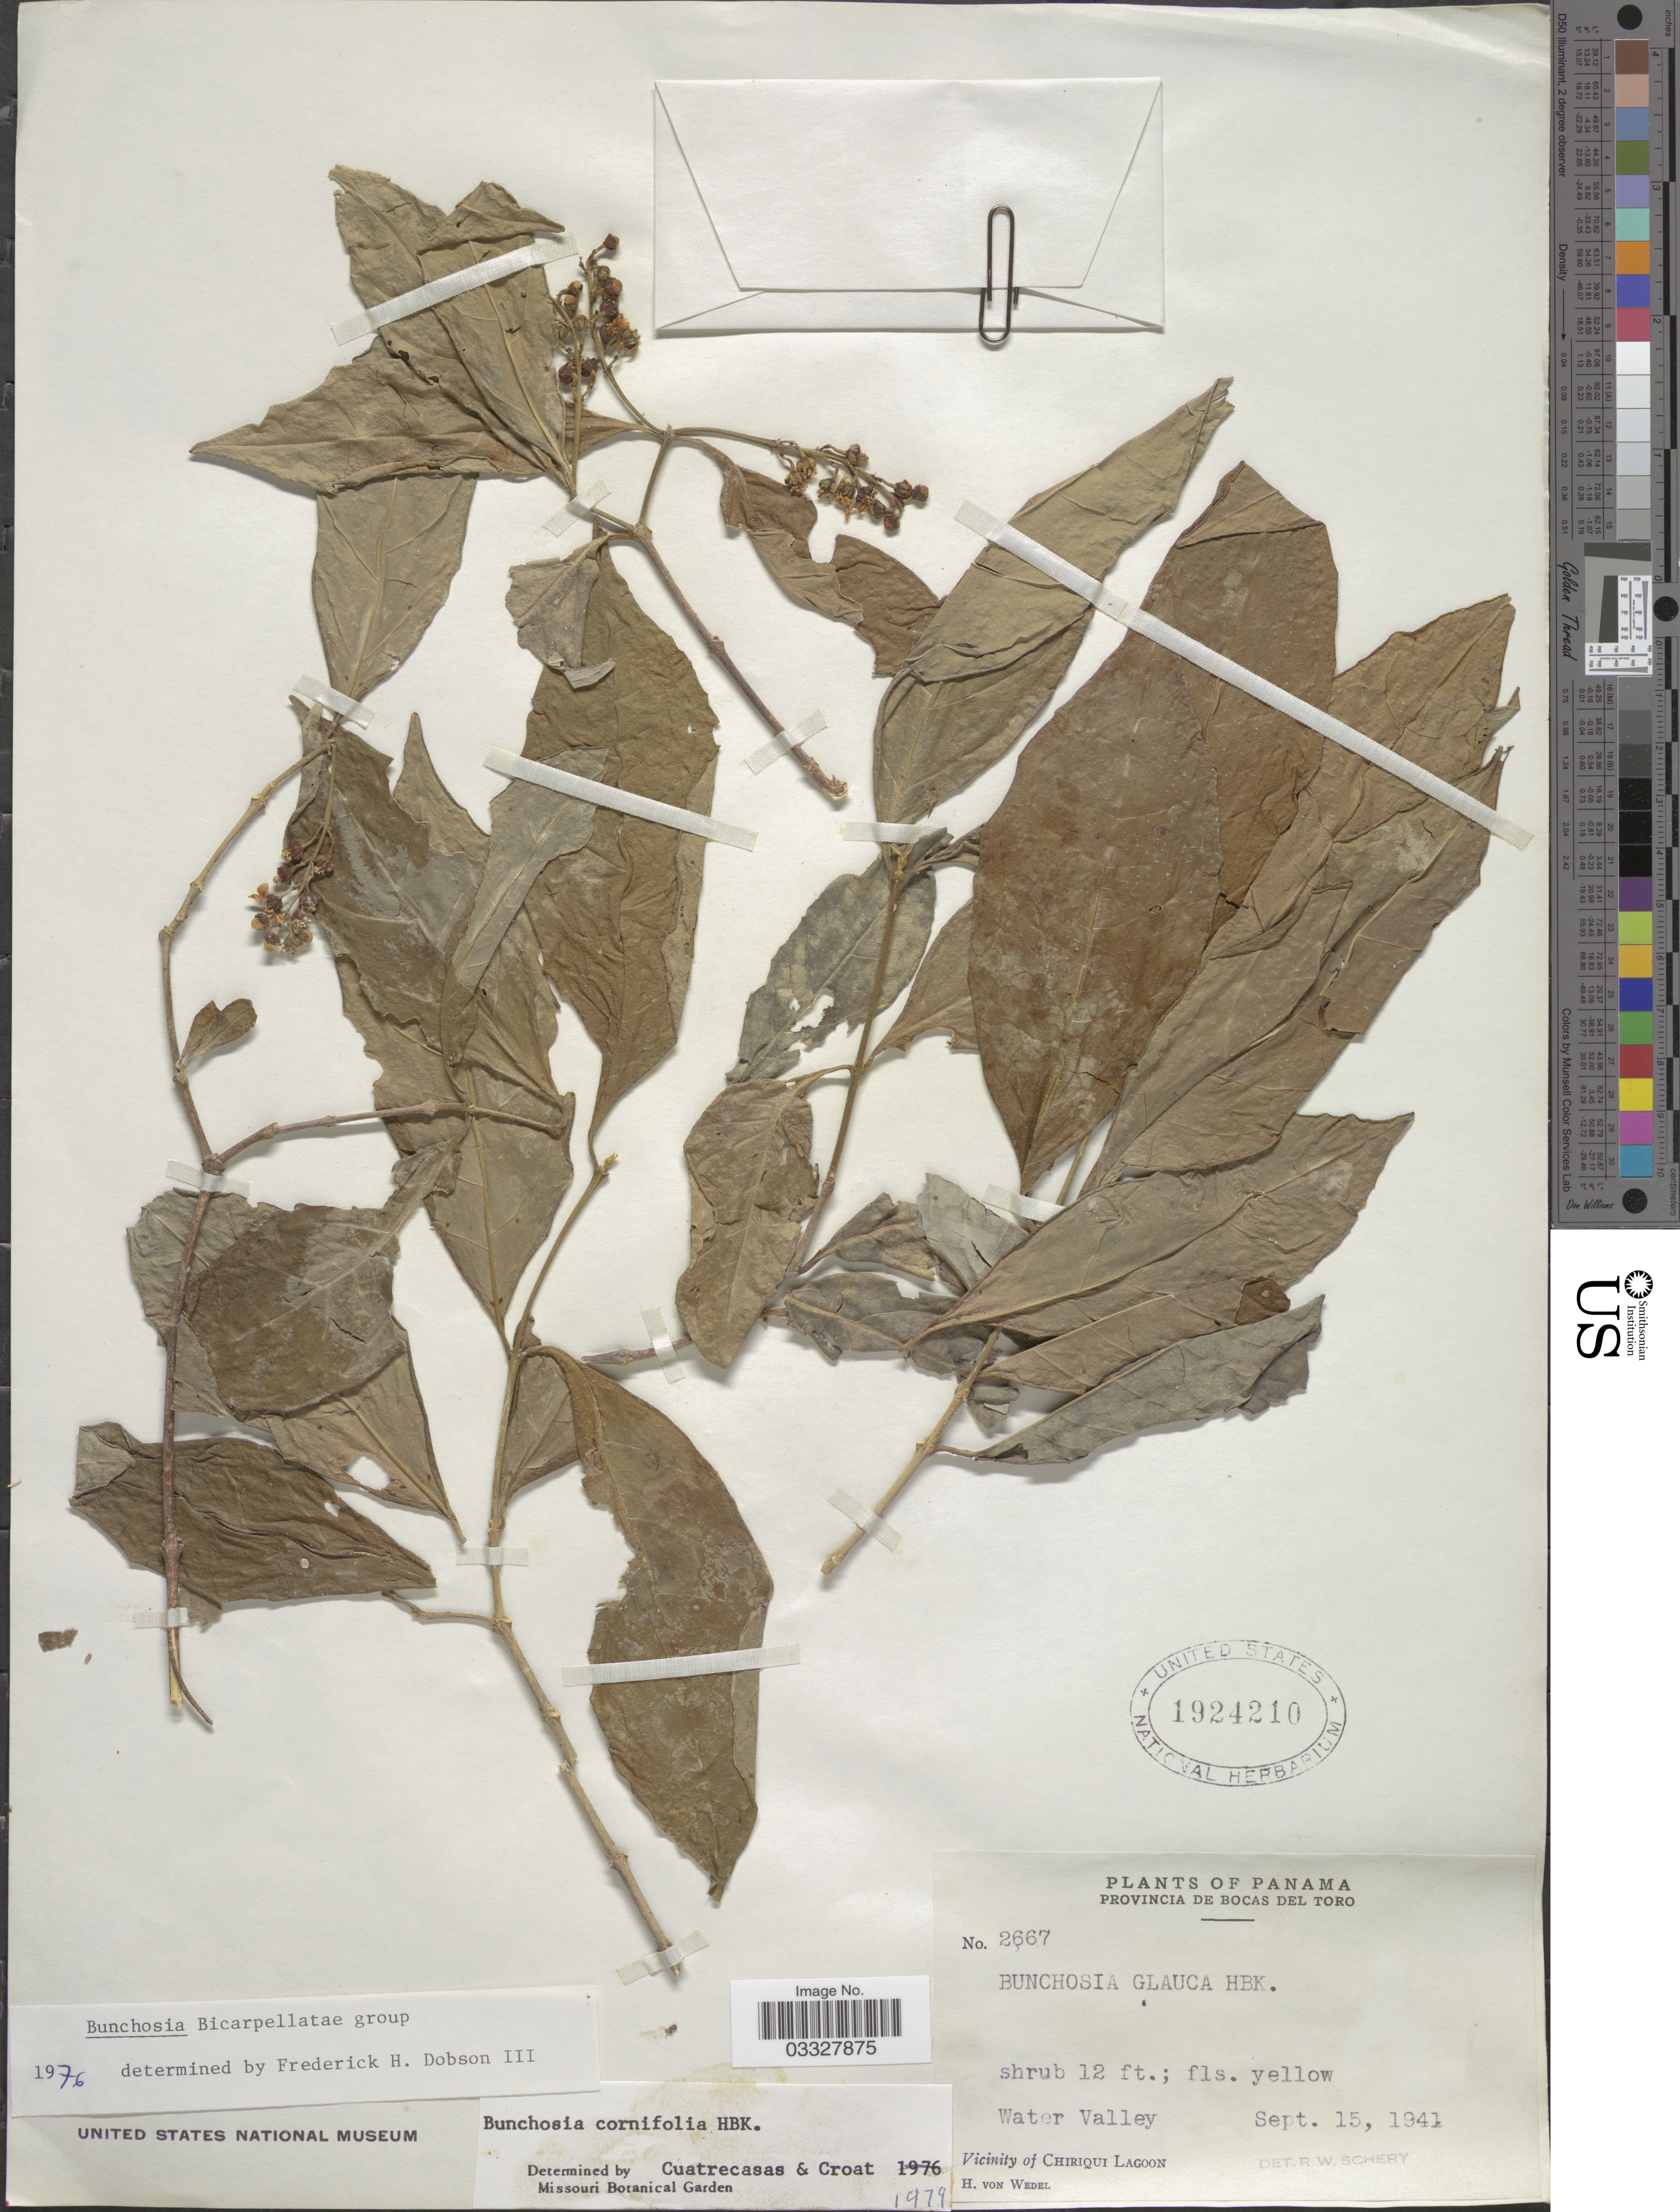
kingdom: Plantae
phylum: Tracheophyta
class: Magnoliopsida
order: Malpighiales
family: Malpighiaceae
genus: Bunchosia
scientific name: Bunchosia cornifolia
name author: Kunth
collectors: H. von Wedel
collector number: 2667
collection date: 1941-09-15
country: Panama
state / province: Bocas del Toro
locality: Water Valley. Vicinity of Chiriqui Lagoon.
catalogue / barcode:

Requirements.
Reproduce verbatim everything from the row containing "genus: Bunchosia" down to the final row, with both ends included.

Worked solution.
genus: Bunchosia
scientific name: Bunchosia cornifolia
name author: Kunth
collectors: H. von Wedel
collector number: 2667
collection date: 1941-09-15
country: Panama
state / province: Bocas del Toro
locality: Water Valley. Vicinity of Chiriqui Lagoon.
catalogue / barcode:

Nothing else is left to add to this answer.